» **Trecho do documento**:
■ ■ ■ ■ ■ ■ ■

O pai da internet

placa virtual, em paint brush

Duas experiências recentes gostaria de dividir aqui. Com uso do google maps e câmera de celular,  acabei mais um relatório sobre ciclovias. A proposta de sinalização para o Anel Cicloviário, que vai entrar em orçamento na Sec. de Meio Ambiente.

Sinalização Anel

E fiz uns sites de Wix,  plataforma de criar sites semelhante ao WordPress, mas toda em flash, com muito mais recursos. Acho que vai tirar muita gente do ramo, porque vai colocar o poder nas mãos do cliente de internet pequeno e médio.

Surto Criativo               Pode acessar em tablet e celular

MPT                                  Pode ser vista dentro do Facebook

Enfim, queria agradecer a tanta gente, mas vou ficar com o agradecimento ao Pai da Internet,  como a conhecemos hoje.  Porque é difícil imaginar, mesmo prá mim, como seria minha vida hoje sem essa traquitana.  Eu seria um molusco.

A Rede nasceu do medo, chamava-se ArpaNet, em 1960,  servia para comunicar bases militares americanas nos EUA sem um centro. Se os russos atacassem uma, toda a informação delas passava a outra, até que a última sumisse.

Os Russos nunca atacaram, chegaram bem perto, colocando mísseis nucleares em Cuba, os dez dias que abalaram o mundo. Em 70, a ArpaNet caiu no gosto das Universidades para trocar textos. Quando cresceu muito, deu-se um nó que foi resolvido quase inteiramente por um sujeito só. O Pai da Internet.

■ ■ ■ ■ ■ ■ ■

Dados armazenados:
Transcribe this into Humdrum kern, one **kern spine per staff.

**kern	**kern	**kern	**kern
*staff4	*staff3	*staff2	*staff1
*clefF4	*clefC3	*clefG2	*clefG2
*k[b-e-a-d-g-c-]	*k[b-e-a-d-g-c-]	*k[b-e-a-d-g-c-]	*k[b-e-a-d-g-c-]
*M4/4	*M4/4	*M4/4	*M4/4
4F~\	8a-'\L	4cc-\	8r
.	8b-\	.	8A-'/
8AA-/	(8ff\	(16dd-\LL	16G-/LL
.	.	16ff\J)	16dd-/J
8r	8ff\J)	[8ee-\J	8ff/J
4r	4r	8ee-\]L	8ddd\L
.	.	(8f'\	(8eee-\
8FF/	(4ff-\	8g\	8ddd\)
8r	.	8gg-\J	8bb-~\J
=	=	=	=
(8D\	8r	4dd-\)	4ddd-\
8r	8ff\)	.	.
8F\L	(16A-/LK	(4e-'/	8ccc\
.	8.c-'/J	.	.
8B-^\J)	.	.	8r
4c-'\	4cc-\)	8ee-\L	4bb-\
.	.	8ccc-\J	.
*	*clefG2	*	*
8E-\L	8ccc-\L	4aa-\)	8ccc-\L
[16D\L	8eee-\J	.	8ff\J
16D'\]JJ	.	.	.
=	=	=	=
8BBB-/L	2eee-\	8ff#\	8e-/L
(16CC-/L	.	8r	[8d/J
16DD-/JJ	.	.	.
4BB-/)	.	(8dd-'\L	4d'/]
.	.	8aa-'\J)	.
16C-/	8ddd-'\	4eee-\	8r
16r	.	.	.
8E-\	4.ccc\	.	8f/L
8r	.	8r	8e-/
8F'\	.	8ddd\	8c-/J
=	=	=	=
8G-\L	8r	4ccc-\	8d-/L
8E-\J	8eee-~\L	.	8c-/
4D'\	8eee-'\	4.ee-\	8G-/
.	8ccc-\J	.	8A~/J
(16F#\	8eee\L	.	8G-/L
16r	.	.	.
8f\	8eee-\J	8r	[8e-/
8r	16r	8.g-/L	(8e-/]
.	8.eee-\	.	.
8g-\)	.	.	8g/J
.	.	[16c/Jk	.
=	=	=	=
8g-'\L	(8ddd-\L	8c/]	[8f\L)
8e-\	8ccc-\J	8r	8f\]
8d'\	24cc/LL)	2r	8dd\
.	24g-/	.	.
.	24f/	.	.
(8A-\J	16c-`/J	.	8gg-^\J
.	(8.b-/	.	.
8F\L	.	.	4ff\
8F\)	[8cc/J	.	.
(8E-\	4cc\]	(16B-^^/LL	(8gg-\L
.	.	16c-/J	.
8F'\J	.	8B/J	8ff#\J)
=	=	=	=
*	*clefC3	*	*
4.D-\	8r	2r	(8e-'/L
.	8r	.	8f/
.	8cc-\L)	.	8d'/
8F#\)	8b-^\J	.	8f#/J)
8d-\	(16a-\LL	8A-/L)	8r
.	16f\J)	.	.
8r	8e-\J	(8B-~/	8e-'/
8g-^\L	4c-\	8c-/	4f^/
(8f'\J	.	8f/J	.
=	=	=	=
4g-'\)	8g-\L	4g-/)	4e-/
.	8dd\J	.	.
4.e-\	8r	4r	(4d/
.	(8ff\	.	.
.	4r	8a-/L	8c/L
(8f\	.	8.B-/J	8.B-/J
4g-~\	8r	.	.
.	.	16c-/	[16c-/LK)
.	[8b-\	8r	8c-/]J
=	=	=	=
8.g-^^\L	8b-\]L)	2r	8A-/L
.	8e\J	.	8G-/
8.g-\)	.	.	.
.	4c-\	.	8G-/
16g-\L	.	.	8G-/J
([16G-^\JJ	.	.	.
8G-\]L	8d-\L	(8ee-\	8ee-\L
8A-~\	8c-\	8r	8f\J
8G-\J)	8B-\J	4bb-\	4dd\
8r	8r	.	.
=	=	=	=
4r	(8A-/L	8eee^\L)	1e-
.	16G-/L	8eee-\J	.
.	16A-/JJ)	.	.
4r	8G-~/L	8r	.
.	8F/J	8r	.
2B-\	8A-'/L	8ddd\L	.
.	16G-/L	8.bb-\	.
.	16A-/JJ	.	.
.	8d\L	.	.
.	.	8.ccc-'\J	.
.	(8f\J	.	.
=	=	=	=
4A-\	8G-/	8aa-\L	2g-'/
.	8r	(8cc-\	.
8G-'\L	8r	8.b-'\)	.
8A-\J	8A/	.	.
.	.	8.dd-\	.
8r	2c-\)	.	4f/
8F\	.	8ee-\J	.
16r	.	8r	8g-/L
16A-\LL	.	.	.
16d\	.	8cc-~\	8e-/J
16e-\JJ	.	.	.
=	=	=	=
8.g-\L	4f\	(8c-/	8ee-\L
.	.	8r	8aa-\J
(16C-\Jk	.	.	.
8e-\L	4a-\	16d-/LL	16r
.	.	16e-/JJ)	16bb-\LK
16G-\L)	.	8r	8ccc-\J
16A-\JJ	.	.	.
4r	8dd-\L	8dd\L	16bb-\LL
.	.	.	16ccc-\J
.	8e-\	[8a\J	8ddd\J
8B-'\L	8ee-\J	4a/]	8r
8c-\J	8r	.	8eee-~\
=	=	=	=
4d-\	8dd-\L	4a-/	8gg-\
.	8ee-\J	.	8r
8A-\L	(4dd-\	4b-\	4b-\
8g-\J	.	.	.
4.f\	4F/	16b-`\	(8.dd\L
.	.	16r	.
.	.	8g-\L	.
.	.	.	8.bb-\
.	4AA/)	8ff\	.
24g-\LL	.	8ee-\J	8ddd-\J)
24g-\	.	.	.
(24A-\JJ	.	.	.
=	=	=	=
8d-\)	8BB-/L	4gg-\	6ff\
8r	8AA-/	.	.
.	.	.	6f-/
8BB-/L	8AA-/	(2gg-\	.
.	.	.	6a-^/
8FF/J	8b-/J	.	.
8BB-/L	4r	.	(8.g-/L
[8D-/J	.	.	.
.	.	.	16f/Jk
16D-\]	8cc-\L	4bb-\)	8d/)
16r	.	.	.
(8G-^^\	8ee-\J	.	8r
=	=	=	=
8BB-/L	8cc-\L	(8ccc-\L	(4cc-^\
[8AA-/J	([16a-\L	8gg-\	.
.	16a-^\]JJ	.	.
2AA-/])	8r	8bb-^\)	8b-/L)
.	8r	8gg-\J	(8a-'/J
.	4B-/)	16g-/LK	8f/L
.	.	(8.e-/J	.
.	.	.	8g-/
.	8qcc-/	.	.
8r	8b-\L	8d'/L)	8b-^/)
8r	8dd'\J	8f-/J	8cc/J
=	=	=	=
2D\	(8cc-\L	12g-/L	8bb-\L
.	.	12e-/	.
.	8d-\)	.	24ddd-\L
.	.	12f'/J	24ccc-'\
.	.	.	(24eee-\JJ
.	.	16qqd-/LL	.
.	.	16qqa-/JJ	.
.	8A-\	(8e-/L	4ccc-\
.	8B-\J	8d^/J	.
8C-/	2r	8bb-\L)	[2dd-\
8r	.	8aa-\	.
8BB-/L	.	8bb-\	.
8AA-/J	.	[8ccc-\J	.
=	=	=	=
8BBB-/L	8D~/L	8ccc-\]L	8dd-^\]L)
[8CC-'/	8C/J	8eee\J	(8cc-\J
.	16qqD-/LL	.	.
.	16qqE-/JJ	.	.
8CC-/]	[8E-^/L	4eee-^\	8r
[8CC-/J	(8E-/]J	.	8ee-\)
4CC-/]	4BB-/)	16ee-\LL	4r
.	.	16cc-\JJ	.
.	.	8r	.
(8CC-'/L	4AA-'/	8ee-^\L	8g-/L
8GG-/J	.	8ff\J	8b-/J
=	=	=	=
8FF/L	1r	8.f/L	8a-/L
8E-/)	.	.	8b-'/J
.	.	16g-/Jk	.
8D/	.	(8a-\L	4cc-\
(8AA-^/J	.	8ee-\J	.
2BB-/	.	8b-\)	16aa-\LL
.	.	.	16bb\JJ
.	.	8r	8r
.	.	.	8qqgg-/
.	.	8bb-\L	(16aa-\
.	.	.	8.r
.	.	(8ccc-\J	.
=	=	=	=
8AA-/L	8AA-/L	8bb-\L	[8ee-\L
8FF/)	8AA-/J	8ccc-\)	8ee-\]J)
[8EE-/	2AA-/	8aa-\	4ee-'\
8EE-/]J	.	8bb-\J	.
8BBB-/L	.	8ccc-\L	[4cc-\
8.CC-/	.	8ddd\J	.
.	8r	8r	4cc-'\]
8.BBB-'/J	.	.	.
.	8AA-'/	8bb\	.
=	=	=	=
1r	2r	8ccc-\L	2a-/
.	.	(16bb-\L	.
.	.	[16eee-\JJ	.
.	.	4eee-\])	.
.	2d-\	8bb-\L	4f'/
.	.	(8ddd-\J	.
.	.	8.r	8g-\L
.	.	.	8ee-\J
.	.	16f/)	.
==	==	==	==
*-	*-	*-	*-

■ ■ ■ ■ ■ ■ ■

» **Requisitos do exercício**:
1) Responda às perguntas abaixo sobre o texto do Pai da Internet.
(a) Em que plataforma foram feitos os sites, e a qual outra ela é comparada?
(b) Qual era o nome da rede quando nasceu, e em que ano?
(c) Em 70, quem adotou a ArpaNet, e para quê?
2) Reproduza do texto do Pai da Internet o trecho que abre com as palavras contendo "Surto Criativo               Pode" e fecha com "Pai da Internet.".
3) Dê sequência ao texto do Pai da Internet a partir do ponto em que ele termina.

» **Respostas esperadas**:
1)
(a) No Wix, comparado ao WordPress.
(b) ArpaNet, em 1960.
(c) As Universidades, para trocar textos.

2)
Surto Criativo               Pode acessar em tablet e celular

MPT                                  Pode ser vista dentro do Facebook

Enfim, queria agradecer a tanta gente, mas vou ficar com o agradecimento ao Pai da Internet,  como a conhecemos hoje.  Porque é difícil imaginar, mesmo prá mim, como seria minha vida hoje sem essa traquitana.  Eu seria um molusco.

A Rede nasceu do medo, chamava-se ArpaNet, em 1960,  servia para comunicar bases militares americanas nos EUA sem um centro. Se os russos atacassem uma, toda a informação delas passava a outra, até que a última sumisse.

Os Russos nunca atacaram, chegaram bem perto, colocando mísseis nucleares em Cuba, os dez dias que abalaram o mundo. Em 70, a ArpaNet caiu no gosto das Universidades para trocar textos. Quando cresceu muito, deu-se um nó que foi resolvido quase inteiramente por um sujeito só. O Pai da Internet.

3)
A Internet tinha uns 10 milhões de usuários, em 89, nestas universidades e instituições que prestavam serviços ao Pentágono.  Quando Tim Lee criou os protocolos TCP, reuniu com hipertexto e colocou um endereço ( http://info.cern.ch/ ) ele abriu a porta chamada WWW. E abriu mão de direitos autorais, que o tornariam mais rico que o Bill Gates.  Nos quatro anos seguintes, pulou para 600 milhões de usuários. Hoje são 1,4 bilhão e contando.

Sir Timothy John Berners-Lee, Nobel e Millenium de Tecnologia.

Nunca uma ferramenta foi tão útil e desejada. Nem martelo, nem arma.  Toda essa cultura da bicicleta, da música indie e tantas outras manifestações que crescem da união das pessoas não tem outra razão de ser. A mídia convencional continua fazendo o papel de Cassandra, alertando para os riscos, etc…Porque não alertam para as possibilidades ? Porque o patrão não deixa.

Internet tem pai, mas não tem patrão.